Writing Efficient R Code and Working with Large Genetic Datasets
Writing_efficient_R_code_and_working_with_large_datasets.Rmd
Efficient Code
How do we write efficient code in R when working with simulated genetic data? Firstly it’s important to understand what efficient code is. If we simply look at the term efficiency, efficiency roughly means ‘working well’ in everyday life. An example is a vehicle that goes far without guzzling gas or a worker that gets the job done fast without stress. When translating efficiency to programming, efficient code can be broadly understood, but efficient code often comes down to code that’s fast and/or storage fulfilling.
Memory Efficiency and FBMs
So how do we create efficient code, when working with simulated genetic data? One of the first bottlenecks when working with genetic data, is the amount of information which needs to be stored. Genetic data, such as data for genotypes, is often stored for millions of SNPs for millions of people. When running code in R, objects are stored in RAM (Random Access Memory), which is a lot faster than any hard disk memory, but there is often an upper limit to how much data can be stored at a time. We therefore have to make use of files stored on disk, also known as FBMs (file-backed matrices). To this end, the RyouSick package uses the bigsnpr and bigstatr packages, which make working with FBMs easy and fast. FMBs allow us to store as much information as our disk allows. But since we are still limited by how much data we can work with at a time in R, we have to load and save our data onto the FBMs in blocks of data that fit in our RAM. The downside is that this in turn leads to additional I/O time. So if we want to make our code more efficient, we must also work to make it faster to make up for this.
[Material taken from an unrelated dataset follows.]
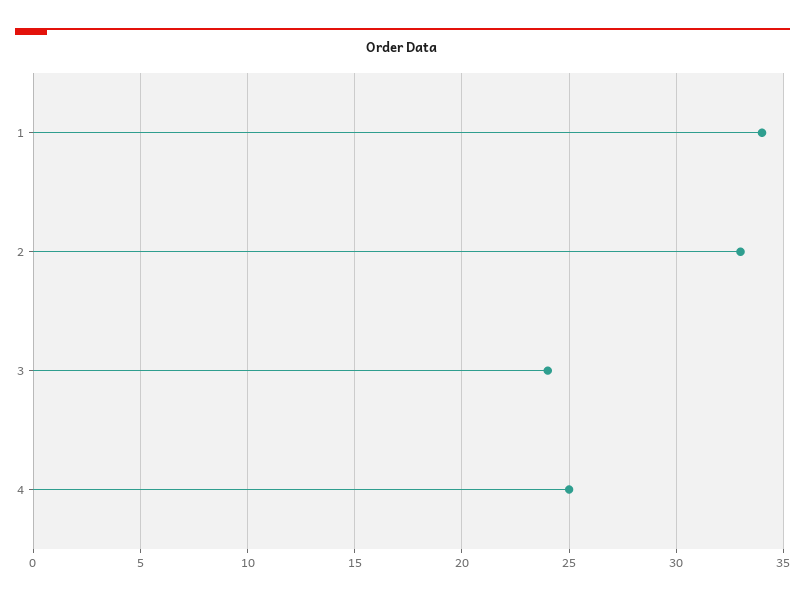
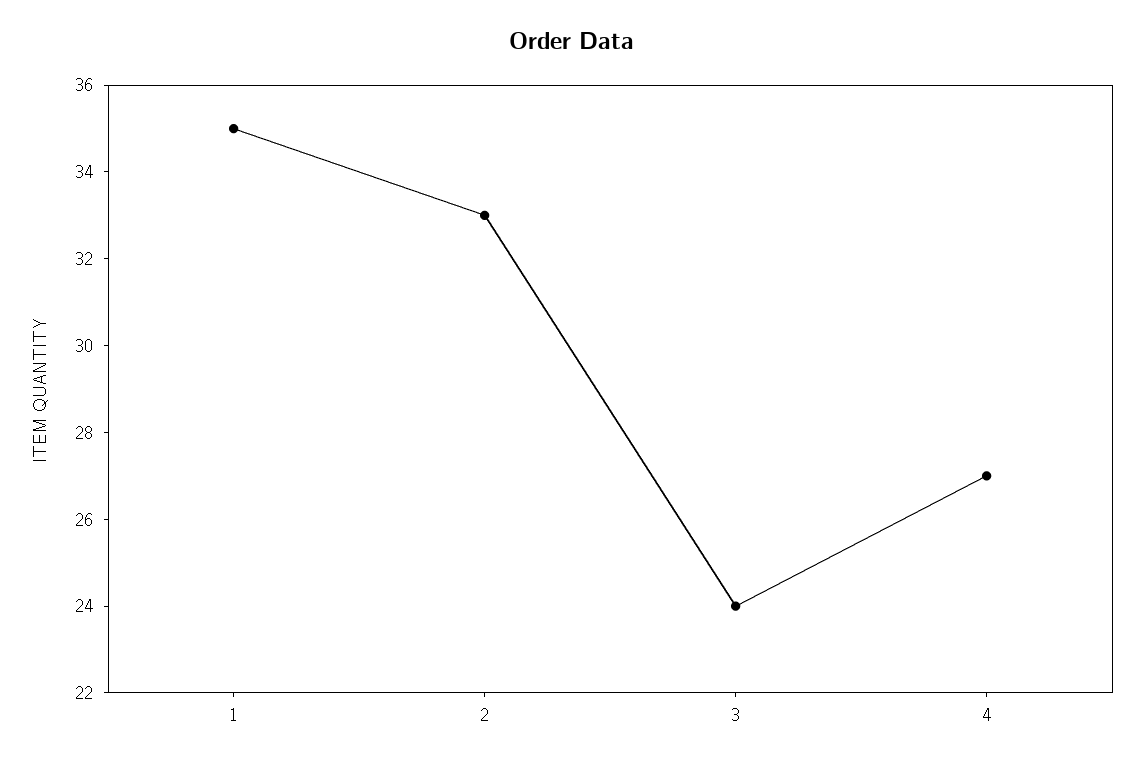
1: 34 -> 35
4: 25 -> 27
Speed Efficiency and Parallelization
But then how do we make it all run faster? Code in R can be made faster by utilizing the inbuilt vectorization that exists in most R functions. Coming from other programming languages it might be easy to fall into the trap of using for-loops and indexes every time we want to address elements of a vector. But this type of operation makes our code much slower as seen below.
n <- 10000000
a <- 1:n
b <- 1:n
c <- numeric(n)
#indexing
system.time({
for (i in 1:n) {
c[i] <- a[i] + b[i]
}
})
#> user system elapsed
#> 0.996 0.020 1.016
#utilizing vectorization
system.time({
c <- a + b
})
#> user system elapsed
#> 0.035 0.027 0.062
So whenever we want to make a loop in R, it might be a good idea to first see if there is an inbuilt function in R that can do it for us faster. Some useful function that work often are those belonging to the apply family of functions such as apply(), sapply(), lapply() and tapply(). If we have no other choice but to loop through elements of a vector another useful tip is to always allocate the necessary memory beforehand. As shown below this also provides a significant speedup.
n <- 10000000
#Not allocating memory beforehand
system.time({
obj <- vector()
for (i in 1:n) {
obj[i] <- i
}
})
#> user system elapsed
#> 2.679 0.223 2.903
#Allocating memory beforehand
system.time({
obj <- numeric(n)
for (i in 1:n) {
obj[i] <- i
}
})
#> user system elapsed
#> 0.483 0.023 0.507
Finally, we can make use of parallelization. This is useful if we need to perform many tasks that are independent of each other. parallelization allows us to do these operations simultaneously by taking advantage of each of our CPU cores at once, thus saving us time. It can be implemented in R using the future.apply package that works similar to the apply functions mentioned earlier, but with an additional option to run each loop iteration in parallel.